Nothing in the records should be altered; retype them all exactly.
------ Dataset
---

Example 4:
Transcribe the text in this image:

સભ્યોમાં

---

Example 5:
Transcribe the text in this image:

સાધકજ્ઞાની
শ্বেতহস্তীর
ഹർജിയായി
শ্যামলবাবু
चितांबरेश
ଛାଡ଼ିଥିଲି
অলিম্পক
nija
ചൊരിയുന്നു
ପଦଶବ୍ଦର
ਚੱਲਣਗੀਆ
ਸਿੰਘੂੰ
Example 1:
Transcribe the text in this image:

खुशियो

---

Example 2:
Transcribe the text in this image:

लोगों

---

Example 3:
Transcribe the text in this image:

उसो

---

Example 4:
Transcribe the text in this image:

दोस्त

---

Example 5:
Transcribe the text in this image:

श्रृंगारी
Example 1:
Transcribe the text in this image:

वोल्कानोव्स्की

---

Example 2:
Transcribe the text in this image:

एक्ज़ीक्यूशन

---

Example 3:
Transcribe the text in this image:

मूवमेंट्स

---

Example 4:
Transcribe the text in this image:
------------
■ Answer section:
---

Example 4:
Transcribe the text in this image:

સભ્યોમાં

---

Example 5:
Transcribe the text in this image:

સાધકજ્ઞાની
শ্বেতহস্তীর
ഹർജിയായി
শ্যামলবাবু
चितांबरेश
ଛାଡ଼ିଥିଲି
অলিম্পক
nija
ചൊരിയുന്നു
ପଦଶବ୍ଦର
ਚੱਲਣਗੀਆ
ਸਿੰਘੂੰ
Example 1:
Transcribe the text in this image:

खुशियो

---

Example 2:
Transcribe the text in this image:

लोगों

---

Example 3:
Transcribe the text in this image:

उसो

---

Example 4:
Transcribe the text in this image:

दोस्त

---

Example 5:
Transcribe the text in this image:

श्रृंगारी
Example 1:
Transcribe the text in this image:

वोल्कानोव्स्की

---

Example 2:
Transcribe the text in this image:

एक्ज़ीक्यूशन

---

Example 3:
Transcribe the text in this image:

मूवमेंट्स

---

Example 4:
Transcribe the text in this image:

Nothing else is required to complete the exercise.